As Utah, the United States and the world deal with the crisis of the COVID-19 pandemic, our traditions of democracy and free elections may be tested as never before. Fortunately, advances in technology and preexisting trends in opening up access to the ballot — specifically, voting by mail — can help us through this.

In fact, in Utah, this frightening state of affairs may leave us with an opportunity to expand democracy rather than contract it.

Just as candidates for Utah governor and other public offices were to be wrapping up their petition drives, and the main political parties were preparing for their neighborhood caucuses and state conventions, the arrival of the coronavirus epidemic upset everything.

The caucuses were, wisely, canceled. Utah Democrats and Republicans have been making plans to replace their conventions with drop-off balloting or electronic voting.

But that doesn’t help the candidates who were circulating petitions in their attempts to be listed on the June 30 primary election ballots. Going door-to-door or approaching strangers in parking lots or at transit stops became not just useless but dangerous.

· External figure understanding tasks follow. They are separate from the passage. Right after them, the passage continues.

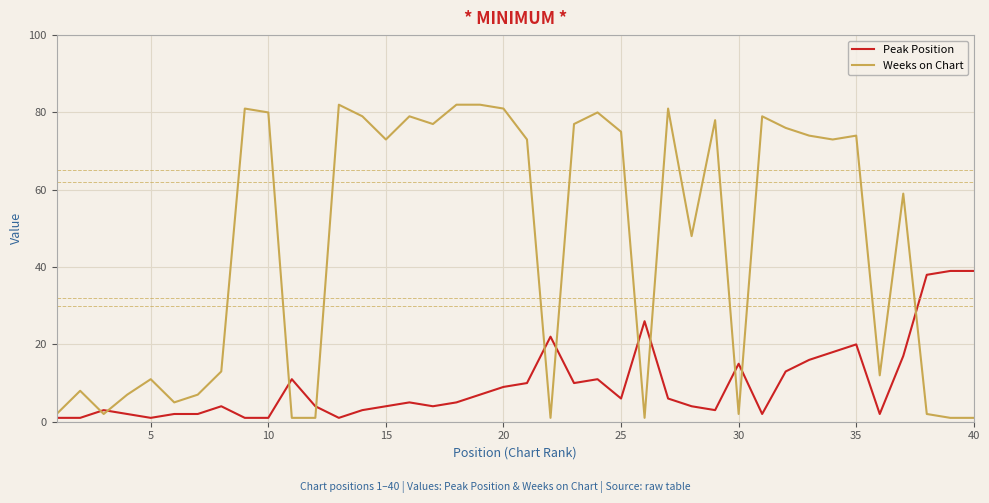

List the series in order of their peak value, highest first.

Weeks on Chart, Peak Position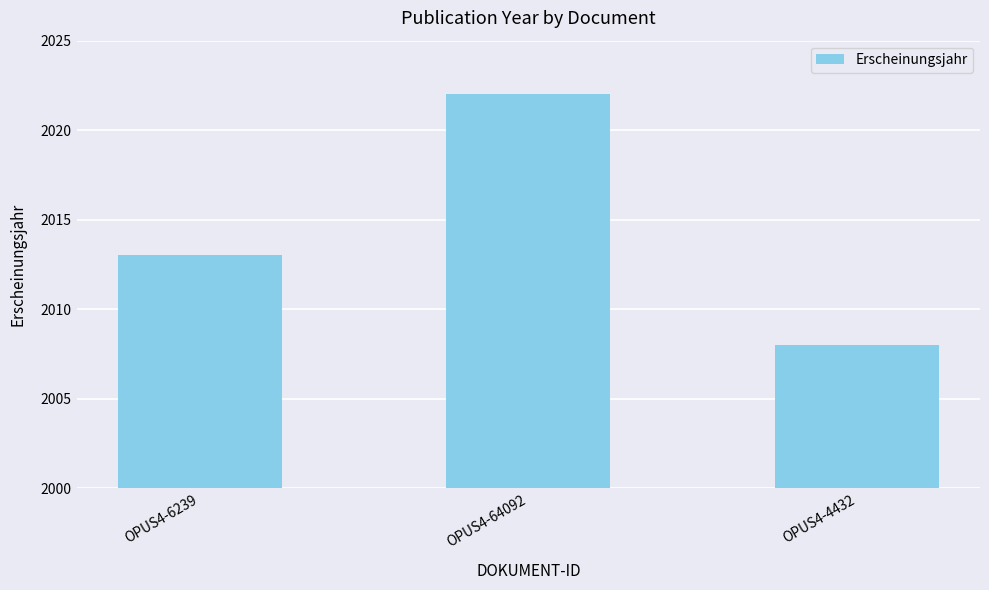

Read the value at OPUS4-4432.

2008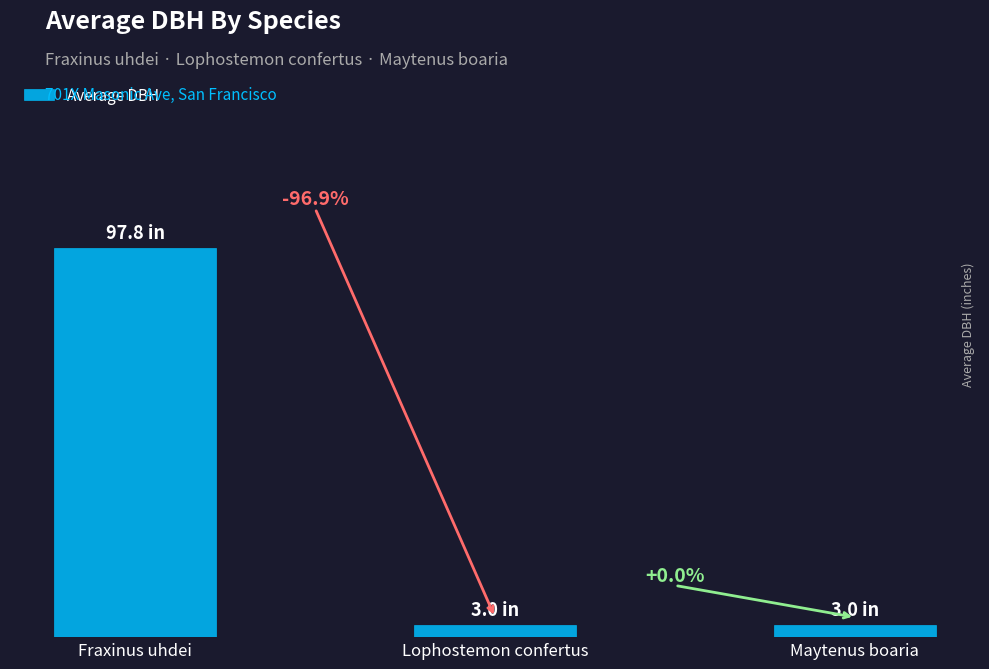

Reading left to right, transcribe all the data shown in this chart.

Fraxinus uhdei=97.8	Lophostemon confertus=3.0	Maytenus boaria=3.0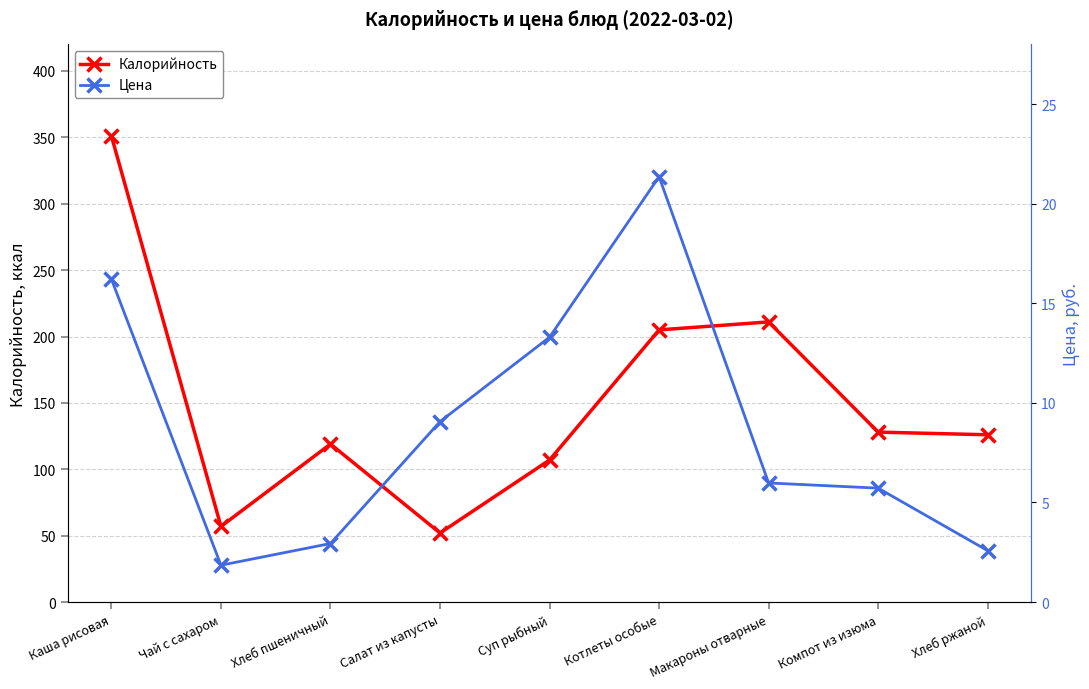

True or false: Калорийность and Цена intersect in this chart.

False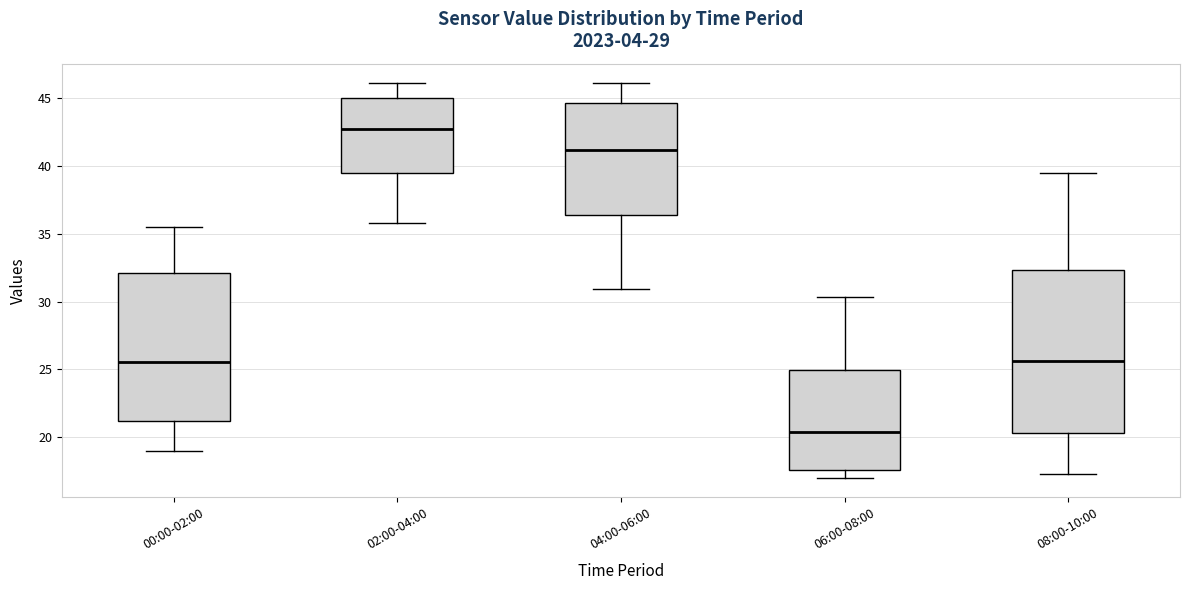

Where does the lower whisker of the box for 06:00-08:00 end on the y-axis? The values are not printed on the chart, so give them approximately, as read against the axis.

17.0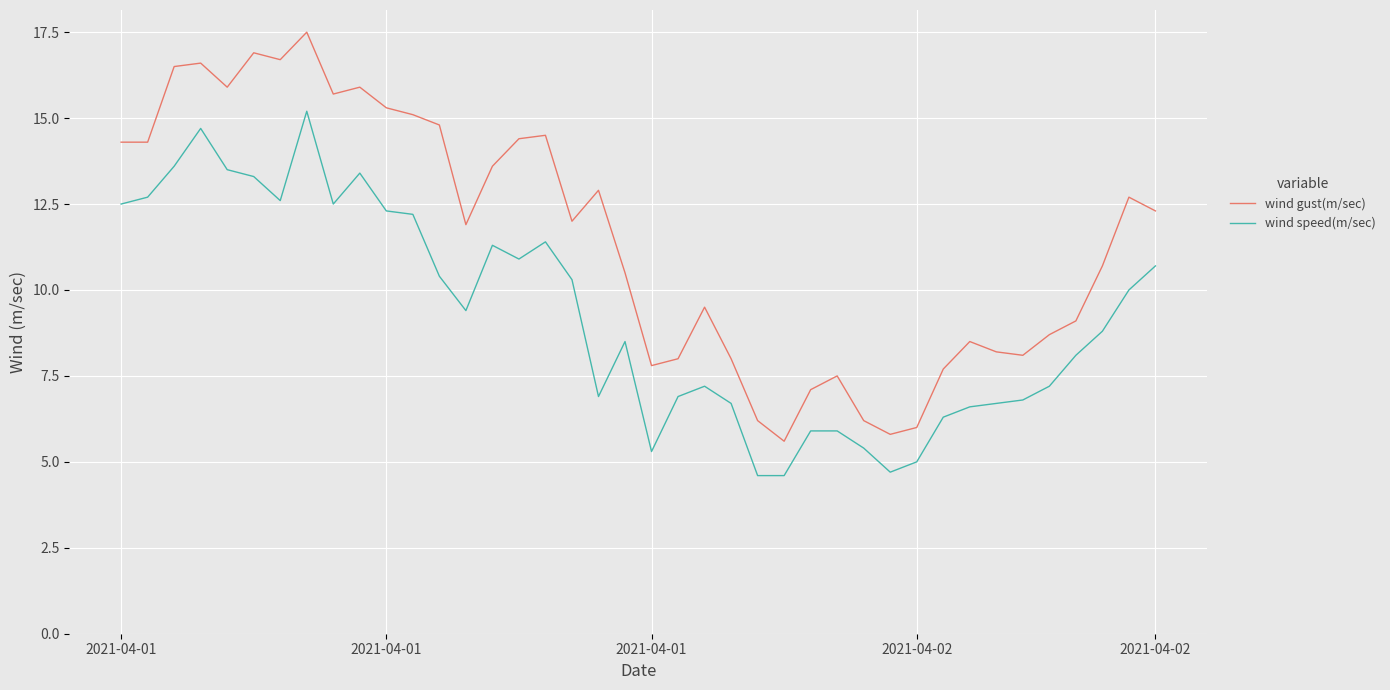

List the series in order of their overall mean, highest first.

wind gust(m/sec), wind speed(m/sec)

The sudden end to petition season threatens to deny several candidates for governor, and numerous candidates for other offices, a chance to stand before the voters. And deny the voters their right to make their choice from the full number of hopefuls.

Suggested work-arounds include delaying deadlines, or even putting back the primary, allowing people to sign candidate petitions electronically and skipping both the convention and petition parts of the process and going straight to the primary, with all declared candidates on the ballot.

It is that last idea that is the best for both candidates and for voters.

Democracy is no stranger to multi-party elections or to primaries with a handful of candidates. In some places, a simple plurality of the vote is enough to win. In others, an outcome where no candidate polls more than 50% leads to a run-off of the top two finishers. Both work. But, in the current environment, staging a run-off would be more than the system could handle.

So now is the time for Gov. Gary Herbert to change the rules. Not to amass more power for himself — which he is not interested in doing anyway — but to enhance democracy by ordering a primary election — by mail — in which all declared candidates compete.

No conventions. No petitions. No violation of the emergency rules of social distancing and self-isolation. But more voting by more people. More democracy.

If we run the 2020 primary elections in that manner, we may find that it works so well that we want to do it that way all the time.